+++ 原文 +++

人生会議で話し合えないこと

厚生労働省による「人生会議」のポスターに批判が集まり、

放送が中止されたというニュースが報じられました。

https://www.mhlw.go.jp/stf/newpage_02615.html

人生会議とは、ACP(アドバンス・ケア・プランニング)の愛称だそうです。

人生の終末段階において、いよいよ最期を迎えようとする時に、

判断能力や意志伝達が困難となってしまった場合に備えて、

たとえば既往症やお薬についての意向、今後の治療に対する希望などを含む

その方にとってきわめて重要な情報について、話し合い、

あらかじめお伝えするべき相手にお伝えする機会です。

その中には、相続や告別式など、

亡くなった後に起こるであろう問題に対する

ご本人の意向も含まれています。

これはたしかにデリケートな領域です。

ご高齢の方や闘病中の方は「まだそんなことを考えたくもない…」

ご家族は「縁起でもない…」と感じられても

無理はないことでしょう。

しかしながら、厳密には、人生会議は終末期の方や

ご高齢の方だけが対象のものではないということです。

人生、何が起こるかわかりません。

若い人であっても、子どもであっても、

いつ病気や事故や災害に見舞われるかは誰にもわからないことです。

そうであれば、あらゆる世代の方が、人生会議(という名称はさておき)、

いざという時への備えをしておくことは、悪いことではないと思います。

問題は、このことについてのご本人の意思です。

こうしたデリケートで重要な事柄について、

周囲から促されたくはありません。

医療・福祉の方々から、たとえ善意からであっても、

「余計なお世話」と感じられるようなはたらきかけは、

煩わしさ以外の何ものでもないでしょう。

その方が、ご自分でゆっくりと検討され、

ご自分で決めたタイミングで実行されるのであれば、

ご本人はもちろん、ご家族と周囲の方々も、気遣いや遠慮なく、

お話合いが出来るはずです。

さて、いずれ誰にでも訪れる人生の終焉…ということを考えた時に、

既往歴や相続やお墓などと引けをとらない

重要なテーマが、ほかにもあるのではないでしょうか?

セラピスト、ヒーラーの立場からみると、

むしろそちらのほうが気にかかるテーマ、

それは、心残りや後悔、やり残していることです。

人生の最期に、心に平和があること、悔いが残らないことは、

そうであったらよいと願っていたとしても、

そのままにされてしまうことが多いものです。

+++ データセット項目 +++

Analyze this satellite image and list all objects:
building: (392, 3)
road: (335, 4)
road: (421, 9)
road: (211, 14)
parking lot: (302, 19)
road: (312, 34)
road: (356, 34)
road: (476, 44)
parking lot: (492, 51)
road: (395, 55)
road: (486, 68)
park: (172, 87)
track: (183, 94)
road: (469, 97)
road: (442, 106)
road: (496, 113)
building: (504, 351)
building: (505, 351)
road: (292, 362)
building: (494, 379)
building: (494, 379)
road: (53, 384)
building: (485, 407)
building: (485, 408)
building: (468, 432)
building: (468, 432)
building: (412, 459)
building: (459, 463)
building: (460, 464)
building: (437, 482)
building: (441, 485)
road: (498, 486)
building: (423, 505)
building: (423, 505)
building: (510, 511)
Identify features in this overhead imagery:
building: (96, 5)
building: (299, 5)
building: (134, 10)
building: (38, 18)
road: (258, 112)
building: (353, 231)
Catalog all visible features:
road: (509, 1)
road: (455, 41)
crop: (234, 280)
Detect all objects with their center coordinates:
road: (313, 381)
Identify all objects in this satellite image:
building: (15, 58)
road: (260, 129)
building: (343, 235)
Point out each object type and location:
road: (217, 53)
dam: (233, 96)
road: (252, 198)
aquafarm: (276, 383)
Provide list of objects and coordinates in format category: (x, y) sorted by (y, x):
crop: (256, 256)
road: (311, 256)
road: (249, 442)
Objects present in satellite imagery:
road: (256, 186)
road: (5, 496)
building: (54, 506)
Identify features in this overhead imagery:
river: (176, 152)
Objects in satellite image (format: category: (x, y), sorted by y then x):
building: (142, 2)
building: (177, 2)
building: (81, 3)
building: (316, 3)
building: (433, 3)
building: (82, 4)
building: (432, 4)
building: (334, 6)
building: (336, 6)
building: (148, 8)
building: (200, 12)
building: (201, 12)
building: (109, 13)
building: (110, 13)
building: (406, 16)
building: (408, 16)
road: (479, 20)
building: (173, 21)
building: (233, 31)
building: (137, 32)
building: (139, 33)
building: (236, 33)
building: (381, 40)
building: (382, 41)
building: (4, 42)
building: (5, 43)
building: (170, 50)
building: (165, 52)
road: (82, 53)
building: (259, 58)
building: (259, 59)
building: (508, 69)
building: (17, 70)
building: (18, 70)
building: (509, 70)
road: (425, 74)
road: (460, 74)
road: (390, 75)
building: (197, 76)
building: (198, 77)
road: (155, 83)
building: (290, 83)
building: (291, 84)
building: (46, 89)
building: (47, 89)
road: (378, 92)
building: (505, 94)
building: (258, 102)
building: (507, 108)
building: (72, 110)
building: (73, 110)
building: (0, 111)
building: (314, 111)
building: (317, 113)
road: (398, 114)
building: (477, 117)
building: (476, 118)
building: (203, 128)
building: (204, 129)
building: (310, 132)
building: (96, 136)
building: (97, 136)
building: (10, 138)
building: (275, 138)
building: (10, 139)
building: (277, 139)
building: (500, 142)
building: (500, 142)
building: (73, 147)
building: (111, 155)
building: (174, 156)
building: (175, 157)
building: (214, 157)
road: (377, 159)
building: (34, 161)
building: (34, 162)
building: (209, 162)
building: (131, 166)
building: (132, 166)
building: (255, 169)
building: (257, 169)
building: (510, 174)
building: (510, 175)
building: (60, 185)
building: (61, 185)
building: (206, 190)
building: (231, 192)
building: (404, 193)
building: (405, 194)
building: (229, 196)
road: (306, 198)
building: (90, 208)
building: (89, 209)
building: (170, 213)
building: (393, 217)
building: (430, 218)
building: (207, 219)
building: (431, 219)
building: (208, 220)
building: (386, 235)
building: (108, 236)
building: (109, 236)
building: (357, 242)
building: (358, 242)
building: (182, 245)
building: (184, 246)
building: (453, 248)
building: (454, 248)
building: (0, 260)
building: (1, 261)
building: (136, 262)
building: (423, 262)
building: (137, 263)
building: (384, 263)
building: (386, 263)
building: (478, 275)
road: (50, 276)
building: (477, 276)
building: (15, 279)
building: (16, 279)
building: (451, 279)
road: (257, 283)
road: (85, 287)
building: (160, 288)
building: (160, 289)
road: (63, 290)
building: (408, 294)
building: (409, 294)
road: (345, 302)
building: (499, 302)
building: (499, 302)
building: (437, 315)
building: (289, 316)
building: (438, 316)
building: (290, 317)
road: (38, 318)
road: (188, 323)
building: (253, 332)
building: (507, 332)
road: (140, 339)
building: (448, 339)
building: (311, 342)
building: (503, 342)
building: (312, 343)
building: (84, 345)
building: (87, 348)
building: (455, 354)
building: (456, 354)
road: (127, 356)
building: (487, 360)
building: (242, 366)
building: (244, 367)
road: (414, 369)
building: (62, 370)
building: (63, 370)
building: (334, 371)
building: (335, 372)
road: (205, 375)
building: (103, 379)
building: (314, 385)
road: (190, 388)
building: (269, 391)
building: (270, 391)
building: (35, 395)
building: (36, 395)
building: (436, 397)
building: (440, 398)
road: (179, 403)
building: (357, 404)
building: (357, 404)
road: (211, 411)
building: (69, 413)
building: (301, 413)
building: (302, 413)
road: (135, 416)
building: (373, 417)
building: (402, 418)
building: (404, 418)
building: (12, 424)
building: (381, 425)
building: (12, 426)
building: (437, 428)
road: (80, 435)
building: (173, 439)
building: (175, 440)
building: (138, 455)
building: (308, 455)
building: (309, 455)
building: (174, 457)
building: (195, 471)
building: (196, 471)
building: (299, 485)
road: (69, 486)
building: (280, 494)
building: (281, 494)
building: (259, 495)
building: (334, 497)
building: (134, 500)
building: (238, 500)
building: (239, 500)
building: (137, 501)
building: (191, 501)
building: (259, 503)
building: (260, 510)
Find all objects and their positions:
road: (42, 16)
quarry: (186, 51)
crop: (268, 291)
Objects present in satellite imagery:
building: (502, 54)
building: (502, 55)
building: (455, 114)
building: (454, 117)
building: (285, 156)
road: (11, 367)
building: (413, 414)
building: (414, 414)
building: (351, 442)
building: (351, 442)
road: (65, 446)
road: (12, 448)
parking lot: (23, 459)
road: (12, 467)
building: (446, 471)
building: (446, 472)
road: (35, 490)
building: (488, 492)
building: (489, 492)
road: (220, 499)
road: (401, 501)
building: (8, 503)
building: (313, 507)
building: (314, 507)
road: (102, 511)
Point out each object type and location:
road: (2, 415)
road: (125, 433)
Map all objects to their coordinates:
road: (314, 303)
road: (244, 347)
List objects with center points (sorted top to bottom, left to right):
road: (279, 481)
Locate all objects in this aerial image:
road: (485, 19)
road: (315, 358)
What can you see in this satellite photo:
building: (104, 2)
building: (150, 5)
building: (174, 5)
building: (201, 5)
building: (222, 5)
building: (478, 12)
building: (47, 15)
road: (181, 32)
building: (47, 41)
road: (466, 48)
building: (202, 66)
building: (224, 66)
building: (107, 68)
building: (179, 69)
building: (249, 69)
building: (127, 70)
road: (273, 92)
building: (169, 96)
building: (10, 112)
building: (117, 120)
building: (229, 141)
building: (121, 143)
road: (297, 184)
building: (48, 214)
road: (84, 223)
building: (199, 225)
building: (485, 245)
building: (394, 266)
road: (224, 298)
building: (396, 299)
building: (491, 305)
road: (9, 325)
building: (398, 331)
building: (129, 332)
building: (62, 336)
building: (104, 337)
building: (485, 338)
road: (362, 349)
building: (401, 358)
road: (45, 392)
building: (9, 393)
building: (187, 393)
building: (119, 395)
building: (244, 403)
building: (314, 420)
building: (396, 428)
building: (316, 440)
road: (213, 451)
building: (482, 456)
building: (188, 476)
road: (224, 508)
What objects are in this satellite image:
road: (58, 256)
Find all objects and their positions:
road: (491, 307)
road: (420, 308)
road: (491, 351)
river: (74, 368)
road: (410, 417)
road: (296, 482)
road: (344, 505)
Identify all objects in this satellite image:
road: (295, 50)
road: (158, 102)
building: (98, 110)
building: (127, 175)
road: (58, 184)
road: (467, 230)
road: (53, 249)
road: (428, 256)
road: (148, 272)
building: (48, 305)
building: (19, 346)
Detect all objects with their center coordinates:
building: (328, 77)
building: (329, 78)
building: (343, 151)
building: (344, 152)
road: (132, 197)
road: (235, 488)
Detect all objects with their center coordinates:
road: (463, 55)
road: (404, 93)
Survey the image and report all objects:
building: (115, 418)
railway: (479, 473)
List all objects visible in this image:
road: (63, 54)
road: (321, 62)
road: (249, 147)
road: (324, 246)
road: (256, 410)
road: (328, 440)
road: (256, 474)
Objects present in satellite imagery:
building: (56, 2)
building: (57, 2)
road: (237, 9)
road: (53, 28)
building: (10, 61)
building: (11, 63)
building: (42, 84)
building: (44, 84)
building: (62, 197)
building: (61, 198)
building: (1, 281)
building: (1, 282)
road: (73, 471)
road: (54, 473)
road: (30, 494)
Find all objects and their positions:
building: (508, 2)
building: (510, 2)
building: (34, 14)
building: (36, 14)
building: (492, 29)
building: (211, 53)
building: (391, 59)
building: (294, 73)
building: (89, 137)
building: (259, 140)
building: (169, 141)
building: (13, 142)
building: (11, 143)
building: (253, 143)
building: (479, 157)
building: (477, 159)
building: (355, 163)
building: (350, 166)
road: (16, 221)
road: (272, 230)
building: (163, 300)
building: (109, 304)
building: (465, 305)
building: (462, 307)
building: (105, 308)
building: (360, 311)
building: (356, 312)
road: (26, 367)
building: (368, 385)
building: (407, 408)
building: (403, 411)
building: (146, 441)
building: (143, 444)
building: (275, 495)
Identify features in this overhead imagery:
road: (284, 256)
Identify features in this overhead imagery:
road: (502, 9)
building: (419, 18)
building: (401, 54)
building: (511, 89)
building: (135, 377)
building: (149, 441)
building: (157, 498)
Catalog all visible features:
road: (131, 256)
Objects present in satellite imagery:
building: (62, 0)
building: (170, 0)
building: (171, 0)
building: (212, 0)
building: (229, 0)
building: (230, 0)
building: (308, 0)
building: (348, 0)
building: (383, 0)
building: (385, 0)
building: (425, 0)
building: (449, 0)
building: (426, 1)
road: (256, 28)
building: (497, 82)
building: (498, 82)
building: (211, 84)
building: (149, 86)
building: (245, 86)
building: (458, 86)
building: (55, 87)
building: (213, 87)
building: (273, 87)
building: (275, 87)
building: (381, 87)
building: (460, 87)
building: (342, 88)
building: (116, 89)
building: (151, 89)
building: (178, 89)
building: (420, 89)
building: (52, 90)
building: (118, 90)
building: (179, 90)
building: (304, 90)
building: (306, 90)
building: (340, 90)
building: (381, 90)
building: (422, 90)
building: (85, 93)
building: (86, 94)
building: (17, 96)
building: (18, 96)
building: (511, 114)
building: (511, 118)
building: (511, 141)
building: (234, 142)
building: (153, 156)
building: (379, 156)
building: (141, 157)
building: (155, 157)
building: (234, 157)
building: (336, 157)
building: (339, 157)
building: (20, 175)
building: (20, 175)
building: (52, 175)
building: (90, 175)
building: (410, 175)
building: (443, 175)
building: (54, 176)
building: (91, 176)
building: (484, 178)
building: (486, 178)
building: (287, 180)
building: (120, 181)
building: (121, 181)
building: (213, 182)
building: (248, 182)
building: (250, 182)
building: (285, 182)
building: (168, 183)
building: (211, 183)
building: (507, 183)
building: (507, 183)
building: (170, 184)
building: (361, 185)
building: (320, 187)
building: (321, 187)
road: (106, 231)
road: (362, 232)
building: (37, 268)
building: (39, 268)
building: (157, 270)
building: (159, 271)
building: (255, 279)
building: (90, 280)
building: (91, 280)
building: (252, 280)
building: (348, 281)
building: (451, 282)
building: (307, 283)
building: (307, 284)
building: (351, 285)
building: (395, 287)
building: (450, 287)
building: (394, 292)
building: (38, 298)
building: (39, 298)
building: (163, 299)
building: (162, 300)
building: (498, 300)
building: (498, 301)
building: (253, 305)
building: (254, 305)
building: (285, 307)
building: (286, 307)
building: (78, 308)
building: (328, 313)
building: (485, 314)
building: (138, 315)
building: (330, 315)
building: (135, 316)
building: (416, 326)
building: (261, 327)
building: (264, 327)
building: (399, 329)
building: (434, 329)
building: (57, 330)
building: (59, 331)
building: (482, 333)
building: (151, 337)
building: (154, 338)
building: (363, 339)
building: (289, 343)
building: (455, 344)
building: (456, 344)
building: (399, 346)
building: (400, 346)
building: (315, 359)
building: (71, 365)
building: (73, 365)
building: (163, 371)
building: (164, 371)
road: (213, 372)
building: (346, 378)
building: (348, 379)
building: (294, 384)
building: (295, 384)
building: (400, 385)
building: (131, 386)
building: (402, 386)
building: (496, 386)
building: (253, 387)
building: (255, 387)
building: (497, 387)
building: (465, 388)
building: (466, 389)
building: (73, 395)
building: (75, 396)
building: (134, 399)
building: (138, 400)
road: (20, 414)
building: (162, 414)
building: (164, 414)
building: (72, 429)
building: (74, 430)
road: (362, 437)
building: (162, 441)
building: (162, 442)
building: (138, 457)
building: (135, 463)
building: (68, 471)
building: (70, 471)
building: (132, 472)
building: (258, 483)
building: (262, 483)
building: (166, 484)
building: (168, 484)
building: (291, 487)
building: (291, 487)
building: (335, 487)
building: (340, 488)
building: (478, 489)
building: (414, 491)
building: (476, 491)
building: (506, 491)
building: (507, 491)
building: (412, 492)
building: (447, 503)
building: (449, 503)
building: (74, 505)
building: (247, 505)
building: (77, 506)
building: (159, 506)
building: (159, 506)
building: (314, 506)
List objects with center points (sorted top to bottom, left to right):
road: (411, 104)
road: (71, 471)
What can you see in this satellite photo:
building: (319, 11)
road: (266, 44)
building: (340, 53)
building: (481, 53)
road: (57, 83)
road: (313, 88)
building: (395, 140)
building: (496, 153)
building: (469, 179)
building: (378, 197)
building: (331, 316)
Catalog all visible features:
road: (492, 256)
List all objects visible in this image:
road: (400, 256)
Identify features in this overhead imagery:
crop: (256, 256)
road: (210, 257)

+++

» 課題概要 1
人生会議に関する原文のうち、「人生会議とは、」で始まり「ご本人の意向も含まれています。」で終わる部分を、要点を保った箇条書きに短くまとめてください。
» 課題概要 2
人生会議に関する原文を、最後の文の後から書き継いでください。
ここに並ぶ項目は、この作業では使いません。

» 演習解答 1
- 人生会議は、ACP(アドバンス・ケア・プランニング)の愛称である。
- 人生の終末段階で判断能力や意志伝達が困難になった場合に備える機会である。
- 既往症や薬についての意向、今後の治療に対する希望など、本人にとってきわめて重要な情報を話し合い、伝えるべき相手にあらかじめ伝える。
- 相続や告別式など、亡くなった後に起こるであろう問題に対する本人の意向も含まれる。

» 演習解答 2
多くの方々が、日常の忙しさに紛れて、

ありとあらゆるメディアの情報に取り巻かれて、

ゆっくりと心を見つめるひとときや、

過去を振り返って見直す機会を得ることが少ないためです。

目の前にある仕事や家事、子育て、介護、雑事に追われて、

心や人生に意識が向けられることがなくなってしまうのです。

昔の人々は、旅に出て、旅先の非日常的な空間で自分と向かい合い、

心の声を聴き、過去に思いを馳せて、

それが数々の文学作品などにもなっていますが、

現代は、そういう雰囲気ではなくなりました。

スマホを片手に、インターネットからの情報と共に行動し、

映える写真や耳よりな新しい情報を手に入れながら進みます。

心の深層や、忘れていた胸の痛み、

本当は言いたかったのに言えなかったあの言葉は、

目の前に展開される色鮮やかな現実に覆い隠されて

無かったことになっていってしまうのです。

心残りや後悔は、それが次第に重くなってきて、

日常生活を浸食してくるほどになった時、

ゆっくりと意識に上ってくるかもしれません。

あるいは、何かがきっかけとなって、ふいに浮上してきたり、

身体的な不調、精神的な落ち込みなどの形で

現れるかもしれません。

それをそのままにしないで、十分に癒し、解放するお手伝いをするのが、

スピリチュアルペインを癒すスピリチュアルケアです。

スピリチュアルケアは、人生会議と同じように、

人生の終末期だけのものではありません。

人生のどの時点であっても、

心残りや後悔、自責、罪悪感、怒りなどが解放されると、

心も、体も、軽やかになり、その後の人生が変容していきます。

そうであれば、その方が今、何歳であっても、

若くてきわめて健康であっても、

心残りに取り組む大きなメリットがあると思います。

人生の最期になって、

ご高齢やご病気を抱えながら心と向かい合うよりも、

もっと早い時期にご自分を癒し、重い荷物を下ろして進む方が

解放のプロセスが楽に進みますし、

その後に得られる収穫が、いっそう豊かなものになるでしょう。

「人生会議」で話し合うとされるテーマの中には、

「本人の気がかりや意向」「本人の価値観や目標」なども含まれていますが、

誰にも言えない複雑な問題であったり、ドロドロした確執であったり、

ご家族など身近な人に負担をかけたくないという配慮が

働くテーマもあることでしょう。

エンディングノートというものもありますが、

後悔や心残り、罪悪感、言いたかったのに言えなかった言葉、

したかったのに出来なかった行動は、

エンディングノートにすら書けない、

微妙で繊細な心に触れることもあるものです。

人生会議などで、オープンにしたくはないこと、

家族にすら、とうてい話すことが出来ないようなこと、

ご自分の心の奥に、長い間、しっかりとしまい込んでおいたことは、

個人情報を厳守する個人セッションの安全な場で開封し、

吟味し、どうしたいのかを検討してみることが出来ます。

手放すためのアプローチは、その方のご希望をお聴きして、

傾聴、ホリスティックカウンセリング、

心理療法、エネルギーヒーリングなど、最適な手法をご相談致します。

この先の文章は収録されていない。